Saffiyoungba, I am sure you can vividly remember that day of 1 Dec 2016 when you entered that polling station alone, and in your hand a marble which changed our political narrative, landscape and players. Am sure you were motivated by one or two factors to vote for change. Have you forgotten what these reasons were? And the euphoria that engulfed your being, the “Free At Last” feeling, when you got the news that the coalition candidate had won the presidential election? Have you forgotten the battle cry “#GambiaHasDecided” which sustained our collective determination during the impasse and what motivator it was?

Saffiyoungba, by your words, am inclined to believe that you are losing the excitement, the motivation which spurred you on to brace the whirlwind and subdued it. Fair enough. But you must never forget the vision and the expectations which made you to cast your vote for Candidate Barrow. What were your Long Term Expectations or Goal? What type of Government did you envisage? What “behaviours” did you think the Government must exhibit to achieve your Long Term Expectations?

Saffiyoungba, what were your Long Term Expectations? Were they: An accountable and transparent government? Free press? Free speech? Respect for human rights? Justice for Yaya’s victims? Moderate Government? Dignified life? Quality education. for children? Affordable and accessible social services? Investment in social and human capitals? Term limit? Corruption-free society? Good governance? Respect for the rule of law? Empowered citizenship? Vibrant and diverse civil society? Reliable and regular energy? Efficient communication system? Good road network? Professional and attractive civil service?

Whatever they are, I think they should form the basis of how and on what you hold the Government accountable, the issues on which your activism and advocacy are premised upon. When you veer off or go off tangent, distracted by not so important issues, you would slightly lose focus on things that matter and are urgent.

To materialise the Long Term Goals, the Government has put in place its “business plan”, the National Development Plan 2018-2021. Is it realistic? How can you and your ilk ensure its effective implementation? Are all the necessary tools and mechanisms in place for its effective monitoring? How would this plan be financed and by whom? How do we ensure value for money? Has this “business plan” adequately articulate the aggregate aspiration of the people? How much was it influenced by the voices of the people? Do the people, the voter and citizen at the backwaters of The Gambia, know its content and what it means for the development of the country?

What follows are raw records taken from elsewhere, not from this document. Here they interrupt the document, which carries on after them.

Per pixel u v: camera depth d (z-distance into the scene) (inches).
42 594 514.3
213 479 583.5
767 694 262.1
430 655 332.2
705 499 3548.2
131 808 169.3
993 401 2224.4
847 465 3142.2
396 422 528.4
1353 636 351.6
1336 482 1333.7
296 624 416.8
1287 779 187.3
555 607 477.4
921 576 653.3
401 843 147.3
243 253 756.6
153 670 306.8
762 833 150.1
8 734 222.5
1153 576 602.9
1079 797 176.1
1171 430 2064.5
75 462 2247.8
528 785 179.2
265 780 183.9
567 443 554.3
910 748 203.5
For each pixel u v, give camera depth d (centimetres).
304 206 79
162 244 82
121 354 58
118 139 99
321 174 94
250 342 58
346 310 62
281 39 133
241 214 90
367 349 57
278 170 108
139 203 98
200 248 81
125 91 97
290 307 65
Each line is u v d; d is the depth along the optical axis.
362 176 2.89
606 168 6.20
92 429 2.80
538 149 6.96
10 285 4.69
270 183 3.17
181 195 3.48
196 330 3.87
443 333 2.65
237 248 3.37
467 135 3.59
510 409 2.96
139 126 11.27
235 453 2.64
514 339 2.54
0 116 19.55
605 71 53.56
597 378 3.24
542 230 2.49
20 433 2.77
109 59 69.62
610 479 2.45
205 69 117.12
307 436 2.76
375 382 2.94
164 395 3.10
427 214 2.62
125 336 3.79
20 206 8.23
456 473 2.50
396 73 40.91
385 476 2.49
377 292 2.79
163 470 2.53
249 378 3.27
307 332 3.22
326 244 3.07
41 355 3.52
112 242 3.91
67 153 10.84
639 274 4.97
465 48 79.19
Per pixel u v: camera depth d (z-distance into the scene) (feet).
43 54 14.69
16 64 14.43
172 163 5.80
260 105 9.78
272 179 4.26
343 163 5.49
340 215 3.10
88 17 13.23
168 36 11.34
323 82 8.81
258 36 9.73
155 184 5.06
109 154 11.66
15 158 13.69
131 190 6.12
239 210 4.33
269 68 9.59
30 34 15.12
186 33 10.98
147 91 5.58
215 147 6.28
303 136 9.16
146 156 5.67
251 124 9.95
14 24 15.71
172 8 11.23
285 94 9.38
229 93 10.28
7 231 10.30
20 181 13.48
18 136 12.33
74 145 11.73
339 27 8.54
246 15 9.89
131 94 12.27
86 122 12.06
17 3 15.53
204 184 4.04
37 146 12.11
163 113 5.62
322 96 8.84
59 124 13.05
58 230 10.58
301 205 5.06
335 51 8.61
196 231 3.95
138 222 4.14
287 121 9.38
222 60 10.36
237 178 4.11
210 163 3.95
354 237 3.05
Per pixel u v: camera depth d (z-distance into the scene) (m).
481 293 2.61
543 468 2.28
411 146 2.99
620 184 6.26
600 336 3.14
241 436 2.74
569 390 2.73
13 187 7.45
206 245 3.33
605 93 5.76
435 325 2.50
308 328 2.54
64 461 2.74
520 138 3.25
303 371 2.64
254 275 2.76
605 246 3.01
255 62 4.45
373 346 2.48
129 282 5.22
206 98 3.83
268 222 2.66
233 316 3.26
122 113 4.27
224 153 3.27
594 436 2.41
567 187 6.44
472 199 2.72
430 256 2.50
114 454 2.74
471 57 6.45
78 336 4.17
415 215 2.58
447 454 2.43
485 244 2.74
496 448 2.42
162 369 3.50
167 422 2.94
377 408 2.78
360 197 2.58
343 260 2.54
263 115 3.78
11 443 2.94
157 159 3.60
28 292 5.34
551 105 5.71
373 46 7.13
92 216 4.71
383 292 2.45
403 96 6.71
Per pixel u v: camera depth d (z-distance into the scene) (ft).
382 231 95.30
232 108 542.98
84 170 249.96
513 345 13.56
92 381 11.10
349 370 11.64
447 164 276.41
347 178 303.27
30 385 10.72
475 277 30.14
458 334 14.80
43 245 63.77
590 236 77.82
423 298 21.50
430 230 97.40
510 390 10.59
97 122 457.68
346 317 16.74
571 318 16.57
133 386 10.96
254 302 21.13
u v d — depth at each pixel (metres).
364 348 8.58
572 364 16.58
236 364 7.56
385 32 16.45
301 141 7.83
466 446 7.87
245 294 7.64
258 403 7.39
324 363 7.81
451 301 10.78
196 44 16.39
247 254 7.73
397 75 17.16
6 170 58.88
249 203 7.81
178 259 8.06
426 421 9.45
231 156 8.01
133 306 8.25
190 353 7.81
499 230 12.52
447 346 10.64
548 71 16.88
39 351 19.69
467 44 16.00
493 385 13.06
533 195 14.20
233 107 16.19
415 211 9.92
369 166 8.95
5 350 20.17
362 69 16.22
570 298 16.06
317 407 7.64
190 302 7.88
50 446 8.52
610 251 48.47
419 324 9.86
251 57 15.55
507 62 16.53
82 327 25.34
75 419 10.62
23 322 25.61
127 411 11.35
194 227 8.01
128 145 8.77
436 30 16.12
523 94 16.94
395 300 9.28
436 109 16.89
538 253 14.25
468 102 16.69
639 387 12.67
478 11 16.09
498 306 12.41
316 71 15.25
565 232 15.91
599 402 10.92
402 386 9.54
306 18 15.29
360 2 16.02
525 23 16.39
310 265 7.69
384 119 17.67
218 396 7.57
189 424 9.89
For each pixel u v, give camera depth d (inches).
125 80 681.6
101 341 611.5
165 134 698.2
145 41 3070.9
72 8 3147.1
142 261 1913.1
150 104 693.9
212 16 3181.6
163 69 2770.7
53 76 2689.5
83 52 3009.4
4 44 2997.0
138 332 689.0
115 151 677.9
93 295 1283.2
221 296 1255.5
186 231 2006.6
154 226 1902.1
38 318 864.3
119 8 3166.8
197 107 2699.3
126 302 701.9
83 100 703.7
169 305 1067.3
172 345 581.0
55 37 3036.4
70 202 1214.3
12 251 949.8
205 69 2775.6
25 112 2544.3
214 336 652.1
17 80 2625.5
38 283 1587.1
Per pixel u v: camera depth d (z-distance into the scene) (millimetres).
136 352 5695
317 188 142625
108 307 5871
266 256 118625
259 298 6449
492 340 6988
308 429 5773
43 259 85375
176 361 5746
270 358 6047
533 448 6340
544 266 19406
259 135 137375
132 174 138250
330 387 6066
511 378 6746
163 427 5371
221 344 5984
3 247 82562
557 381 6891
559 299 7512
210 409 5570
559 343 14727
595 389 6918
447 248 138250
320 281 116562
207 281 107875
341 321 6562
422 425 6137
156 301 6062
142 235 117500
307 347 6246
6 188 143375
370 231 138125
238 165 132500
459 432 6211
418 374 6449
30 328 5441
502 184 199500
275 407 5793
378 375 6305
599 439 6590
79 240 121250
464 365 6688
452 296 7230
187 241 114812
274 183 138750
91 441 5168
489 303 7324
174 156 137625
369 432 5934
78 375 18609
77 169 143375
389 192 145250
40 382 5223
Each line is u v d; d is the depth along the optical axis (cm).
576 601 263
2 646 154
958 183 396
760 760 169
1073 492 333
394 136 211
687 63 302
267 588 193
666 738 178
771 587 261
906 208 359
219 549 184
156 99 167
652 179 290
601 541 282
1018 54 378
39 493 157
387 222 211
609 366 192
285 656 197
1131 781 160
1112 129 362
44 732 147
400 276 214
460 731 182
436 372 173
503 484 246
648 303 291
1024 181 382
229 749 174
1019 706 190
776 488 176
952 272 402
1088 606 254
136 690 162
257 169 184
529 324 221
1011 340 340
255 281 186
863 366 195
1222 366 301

Saffiyoungba, your work as a citizen, advocate and activist is already cut out for you. There are your aspirations, the “business plan” of the Government and the “behaviour” of the Government. Are there a hiatus or mismatch or disharmony? How do you focus on that? How do you help midwife whatever change to ensure harmony between your dreams and the attitude of the Government? How you keep the Government’s toes to the fire?

Saffiyoungba, since you should be impressed with “goal getting” and not “goal setting”, you should be contemplating on how you want the Government to move to higher levels of performance, what changes are both needed and will be impactful. Think about these.

Saffiyoungba, you have argued that it would appeal to our national pride at the international stage if our President is “very proficient” in oral English and can masterly engage in political discourse abroad, including interviews. That after many years of being a pariah state, we are self conscious and anything that adversely affect that consciousness can be negatively viewed.

While I agree our President should up his knowledge of global politics and affairs, not his English language proficiency, I am more interested in the leadership he plays at home, the connection he has with the people, the way he steers the ship of state and his grasp of statesmanship, the policies and programmes he drives the economy and all other sectors, the transparency and accountability mechanisms he establishes, how he improves lives and protects the dignity of his office.

These are the things am interested….. What stance he takes on the Golden Lead environmental degradation and how he fights corruption. At home I want the president to speak to and interact with the people in the languages they understand and get feedbacks through these media. How we address our people in English language even at events and gatherings when they cannot understand what are being said. That cannot be effective communication; that cannot be participatory democracy too. English language can remain the language we speak in our offices but its non-comprehension should not be used to deny services to people.

To be or not to be/That’s the question.